Inversement, non seulement l’isolement politique laisse intact le registre poiètique de l’existence, mais il y voue l’être isolé dans la mesure où l’isolement apparaît comme une condition de la fabrication et de la création. L’isolement, qui est politiquement une perte du monde commun parce qu’il est une perte de liberté et d’action publiques n’en détruit pourtant pas pour autant l’appartenance-au-monde qui trouve encore à s’effectuer sous l’égide de la poièsis. Certes, cette dimension d’être-au-monde, privée de pluralité et donc de communauté publique, est fortement amputée et pauvre en monde. Mais elle ne détruit ni le « deux-en-un » des êtres, ni la sphère privée de leur existence, ni l’activité par laquelle ils peuvent encore se confectionner un monde.
En revanche, en détruisant tout espace entre les hommes, en les écrasant les uns contre les autres, la domination totalitaire anéantit jusqu’à la productivité potentielle de l’isolement, elle efface jusqu’à la chance la plus mince que la désolation se transforme en solitude et la logique en pensée.
Or, œuvre « politique » de la domination totalitaire, la désolation, perte radicale de monde autant que de soi, se trouve être également, mais d’une autre façon, l’œuvre « sociale » d’une société de travailleurs. Exclus de l’agir concerté au même titre que l’ homo faber isolé, l’animal laborans l’est aussi de la confection poiètique du monde ; sans lien avec les autres et sans lien avec le monde, tout entier soumis au registre de la vie et de la reproduction d’un métabolisme avec la nature qui ne comporte aucune dignité humaine, mondaine ou communautaire, l’animal laborans est le sujet d’une expérience désolante et désolée du monde, celle du « désœuvrement ».

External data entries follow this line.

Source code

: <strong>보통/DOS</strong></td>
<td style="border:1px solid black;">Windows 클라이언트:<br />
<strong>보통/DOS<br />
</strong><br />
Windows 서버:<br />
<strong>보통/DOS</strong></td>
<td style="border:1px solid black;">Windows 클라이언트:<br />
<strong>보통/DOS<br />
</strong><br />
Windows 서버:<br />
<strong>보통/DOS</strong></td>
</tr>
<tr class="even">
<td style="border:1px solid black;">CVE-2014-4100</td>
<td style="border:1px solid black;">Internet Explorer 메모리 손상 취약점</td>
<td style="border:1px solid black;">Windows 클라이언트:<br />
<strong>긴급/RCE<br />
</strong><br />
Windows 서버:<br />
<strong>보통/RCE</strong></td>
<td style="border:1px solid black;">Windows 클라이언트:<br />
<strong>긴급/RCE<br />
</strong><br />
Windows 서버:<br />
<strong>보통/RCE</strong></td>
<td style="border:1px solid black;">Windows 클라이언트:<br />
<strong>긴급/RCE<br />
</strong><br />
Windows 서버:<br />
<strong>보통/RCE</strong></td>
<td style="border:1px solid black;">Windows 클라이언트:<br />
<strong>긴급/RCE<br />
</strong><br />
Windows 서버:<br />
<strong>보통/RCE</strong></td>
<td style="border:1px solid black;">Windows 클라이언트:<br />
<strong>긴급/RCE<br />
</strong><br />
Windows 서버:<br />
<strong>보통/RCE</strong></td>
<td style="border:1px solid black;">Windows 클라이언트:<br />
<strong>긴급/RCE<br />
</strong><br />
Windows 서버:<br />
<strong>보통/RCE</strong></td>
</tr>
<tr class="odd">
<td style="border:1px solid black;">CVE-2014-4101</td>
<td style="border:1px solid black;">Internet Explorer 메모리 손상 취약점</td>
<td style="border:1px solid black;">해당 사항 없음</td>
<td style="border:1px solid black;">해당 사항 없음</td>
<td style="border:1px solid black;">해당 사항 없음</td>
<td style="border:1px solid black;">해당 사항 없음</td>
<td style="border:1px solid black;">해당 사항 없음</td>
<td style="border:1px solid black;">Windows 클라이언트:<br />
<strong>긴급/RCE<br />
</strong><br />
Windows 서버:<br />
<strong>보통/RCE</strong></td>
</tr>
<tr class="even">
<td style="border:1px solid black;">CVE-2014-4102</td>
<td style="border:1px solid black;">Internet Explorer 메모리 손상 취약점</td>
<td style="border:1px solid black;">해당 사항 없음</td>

Ce terme signifie ici le paradoxe d’un système totalitaire ou d’une société dite « démocratique » qui conçoit l’instauration d’une communauté unie comme son œuvre propre dans le même temps où elle détruit les conditions proprement politiques de toute existence commune : l’institution et la préservation d’un espace public d’actions ne poursuivant, à rigoureusement parler, aucune œuvre, puisque l’action se distingue de l’œuvre, de la fabrication ou de la production en ceci qu’elle ne fait rien, n’œuvre rien, ne produit rien d’autre qu’elle-même. S’il produit des biens consomptibles, le travail n’œuvre pas (il ne laisse rien derrière lui). Si elle tisse le lien humain, l’action n’œuvre pas non plus (et ne laisse non plus rien derrière elle). En ce sens, toute action — politique — est, à proprement parler, autant que le travail, désœuvrée et même désœuvrante. Mais dans le cas de l’action, à la différence bien évidemment du travail, cette absence d’œuvre a pour envers l’institution d’un espace public et d’un lien humain pouvant donner naissance à un monde commun qui n’est jamais l’œuvre des hommes ou de « politiques » mais toujours l’expression de l’espace-entre-eux qui les lie en les séparant, en les distinguant.
Hors du système totalitaire où elle cristallise le désœuvrement du monde et la déliaison politique de la pluralité, la désolation se retrouve comme le trait d’une humanité réduite, dans la société moderne, à la seule activité du travail. Car cette humanité ne peut guère s’actualiser que dans le seul registre de la vie, de la nécessité de la reproduction des forces vitales et du métabolisme naturel qui, en raison du processus dévorant de la vie, finit par avoir raison du monde.